Ben Jones, vice president of Government Relations and Public Policy at the US Oncology Network, discussed the Enhancing Oncology Model (EOM), and why it's such an important topic at this year's conference.
True collaboration among the Center for Medicare and Medicaid Innovation (CMMI), physicians, and practices is possible for the Enhancing Oncology Model (EOM), believes Ben Jones, vice president of Government Relations and Public Policy at the US Oncology Network.
Jones presented on federal legislative updates at the Community Oncology Conference hosted by the Community Oncology Alliance (COA).
What do you think are the most compelling issues covered at this year’s COA conference?
There's been a lot of themes at this year's conference, more so than any other year that I remember. There's a lot of conversations about PBM [pharmacy benefit manager] and payer mandates that are impacting the ability for practices to take control of the total cost of care.
Everyone is talking about bending the cost curve; everyone is talking about the value-based care approach. But at the same time, they're layering in these mandates that are really handcuffing practices, through patient steerage, white bagging mandates, prior authorization that is excessively delaying care. And it's all of these kind of mandates that are disrupting the practices ability to deliver the care in a timely way that they see fit, which is the most efficient manner that they see fit.
A major topic of discussion at this year’s conference surrounds the EOM. What are the major concerns from US Oncology physicians and practices that you are sharing with CMMI?
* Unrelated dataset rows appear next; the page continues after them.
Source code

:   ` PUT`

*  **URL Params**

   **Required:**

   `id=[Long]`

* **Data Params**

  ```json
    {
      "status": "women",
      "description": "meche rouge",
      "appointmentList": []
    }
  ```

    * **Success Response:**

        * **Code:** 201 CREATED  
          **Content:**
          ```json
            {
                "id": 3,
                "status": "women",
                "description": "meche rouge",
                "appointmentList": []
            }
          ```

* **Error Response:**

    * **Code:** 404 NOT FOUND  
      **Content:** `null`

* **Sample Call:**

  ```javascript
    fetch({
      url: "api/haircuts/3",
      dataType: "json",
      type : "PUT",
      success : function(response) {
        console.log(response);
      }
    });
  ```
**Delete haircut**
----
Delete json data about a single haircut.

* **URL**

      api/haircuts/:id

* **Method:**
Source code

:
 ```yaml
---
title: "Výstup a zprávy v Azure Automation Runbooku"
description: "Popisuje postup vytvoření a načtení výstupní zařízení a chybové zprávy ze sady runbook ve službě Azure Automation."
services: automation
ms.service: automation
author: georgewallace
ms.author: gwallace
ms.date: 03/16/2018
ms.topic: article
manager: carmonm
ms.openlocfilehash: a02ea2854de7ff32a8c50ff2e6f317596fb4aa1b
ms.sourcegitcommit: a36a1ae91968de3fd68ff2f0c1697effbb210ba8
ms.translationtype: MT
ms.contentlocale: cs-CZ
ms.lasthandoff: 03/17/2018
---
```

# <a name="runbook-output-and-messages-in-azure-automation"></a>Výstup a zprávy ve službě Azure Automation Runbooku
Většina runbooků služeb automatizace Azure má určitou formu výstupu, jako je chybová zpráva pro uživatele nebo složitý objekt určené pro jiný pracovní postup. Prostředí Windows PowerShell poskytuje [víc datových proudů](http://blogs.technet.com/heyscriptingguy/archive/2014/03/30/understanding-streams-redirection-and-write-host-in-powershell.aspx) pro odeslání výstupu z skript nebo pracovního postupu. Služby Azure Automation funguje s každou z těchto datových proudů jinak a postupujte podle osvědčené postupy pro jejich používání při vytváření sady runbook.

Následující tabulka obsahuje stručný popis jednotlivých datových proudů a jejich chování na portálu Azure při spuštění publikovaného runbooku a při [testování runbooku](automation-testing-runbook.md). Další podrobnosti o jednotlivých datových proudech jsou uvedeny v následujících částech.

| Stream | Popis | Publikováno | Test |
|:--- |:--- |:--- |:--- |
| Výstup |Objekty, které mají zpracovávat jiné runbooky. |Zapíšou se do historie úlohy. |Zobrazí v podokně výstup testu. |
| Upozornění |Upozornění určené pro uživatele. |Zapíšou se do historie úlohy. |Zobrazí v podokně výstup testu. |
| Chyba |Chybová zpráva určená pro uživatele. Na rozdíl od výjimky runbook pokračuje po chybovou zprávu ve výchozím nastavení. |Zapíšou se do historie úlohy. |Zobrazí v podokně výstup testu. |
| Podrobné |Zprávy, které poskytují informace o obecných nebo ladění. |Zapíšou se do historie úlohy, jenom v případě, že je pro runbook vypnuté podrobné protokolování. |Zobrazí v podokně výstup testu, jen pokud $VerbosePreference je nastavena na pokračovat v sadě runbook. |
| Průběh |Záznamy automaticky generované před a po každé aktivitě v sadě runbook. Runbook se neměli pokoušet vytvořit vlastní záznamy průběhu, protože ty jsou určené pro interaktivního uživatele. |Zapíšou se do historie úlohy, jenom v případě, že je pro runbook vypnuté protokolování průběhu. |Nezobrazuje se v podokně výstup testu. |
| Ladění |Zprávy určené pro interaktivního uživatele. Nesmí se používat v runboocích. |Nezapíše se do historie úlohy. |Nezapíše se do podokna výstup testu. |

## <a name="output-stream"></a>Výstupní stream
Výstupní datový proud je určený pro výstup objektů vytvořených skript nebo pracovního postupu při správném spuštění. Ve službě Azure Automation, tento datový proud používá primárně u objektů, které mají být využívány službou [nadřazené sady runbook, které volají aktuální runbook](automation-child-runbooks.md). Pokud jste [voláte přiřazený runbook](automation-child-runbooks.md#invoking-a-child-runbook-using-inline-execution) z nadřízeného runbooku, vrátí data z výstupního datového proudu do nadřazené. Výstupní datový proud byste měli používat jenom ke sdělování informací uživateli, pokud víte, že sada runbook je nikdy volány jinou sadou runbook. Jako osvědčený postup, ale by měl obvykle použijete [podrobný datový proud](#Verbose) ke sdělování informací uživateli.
The US Oncology Network has been a leader in the Oncology Care Model [OCM]. We take value-based care very seriously. We wanted to be on the forefront, and we were regularly engaged with CMMI to ensure that any value-based care model actually had positive impact not only for the practices, but the patients we serve. And we think that that goal was actually accomplished in the OCM.
We were excited to see the next iteration rollout in the Enhancing Oncology Model. However, there are a couple of factors that we think need to be addressed. I mean, at a very high level, without going into too much detail, you can summarize the EOM fairly simply by saying they want you to do more and they're going to pay you less. That's not always a great recipe for success. Now, they think that they've gotten the MEOS—these Monthly Enhanced Oncology Service payments—they think they've right sized them a little bit lower, but at the same time, they're asking the practices to do a lot more. Whether that's through ePROs [electronic patient-reported outcomes], whether that's through SDOH [social determinant of health] reporting, all of that cost more money at the same time that they're reducing the MEOS payment.
Now, do we think that we've got the perfect answer? Probably needs to have kind of a little bit of a back-and-forth on what [CMMI] truly wants, what data they're willing to provide us to make it easier to comply with some of these new regulations, and then we can figure out what the appropriate payment structure looks like. But at the end of the day, it's not a great recipe for success to have a model that pays you less to do more.
We are optimistic, though. And one thing I will note about CMMI, is they have been a terrific partner in engaging in these conversations. This is not a message that's new. And it's also not one that's often easy to hear. But the folks at CMMI have been terrific at least engaging in that back-and-forth conversation. So, we're hopeful that as the EOM comes as enrollment starts, we do get that kind of back and forth, that true collaboration with CMMI as a partner to make sure it's a successful model.